そうすると、自己に対するフィードバックを受ける機会も減少し、結果的に自己理解が難しくなり、それがますます他者とのかかわりの不器用さに繋がっていくという事が起こるのです。

限定された反復する様式の行動、興味、活動

1.常同的で反復的な運動動作や物体の使用、あるいは話し方。
2.同一性へのこだわり、日常動作への融通の効かない執着、言語・非言語上の儀式的な行動パターン。
3.集中度・焦点づけが異常に強くて限定的であり、固定された興味がある。
4.感覚入力に対する敏感性あるいは鈍感性、あるいは感覚に関する環境に対する普通以上の関心。

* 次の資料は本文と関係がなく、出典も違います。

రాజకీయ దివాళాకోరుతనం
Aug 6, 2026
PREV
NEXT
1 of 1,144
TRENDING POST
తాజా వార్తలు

コミュニケーション(やりとり)の困難さや、その背景にある想像的活動の困難さ等も関係し、自閉症児は「いつもと同じ」に対する安心感を求める傾向があります。

その他にも、体の感覚の特性により、感覚刺激を求めたり、逆に避けたりという行動がこだわりとして見られることがあります。
詳しくは自閉症の常同行動に関する記事をご覧ください。

自閉症を理解する上で大切なこと

理解する上で大切なこととしては、様々な特性が重なり合って、結果対人関係の困りに繋がっているだけということを忘れないことだと考えます。

自閉症はコミュニケーションが下手という印象を持たれると思いますが、様々な特性が重なり合い、また、経験や環境によっても増強され、「本人も困っている」ということです。

脳の先天的な機能障害という面だけでなく、置かれている環境や、経験してきたことによって作られている認知によっても、自閉症の苦悩は大きくなっていきます。

発達障害は本人の本質を見えにくくする鎧のようなもの「コミュニケーションが苦手」という表面化した部分に働きかけるだけではなく

「なぜ」に着目して、それは「どうして」と深く掘り下げていくことが大切です。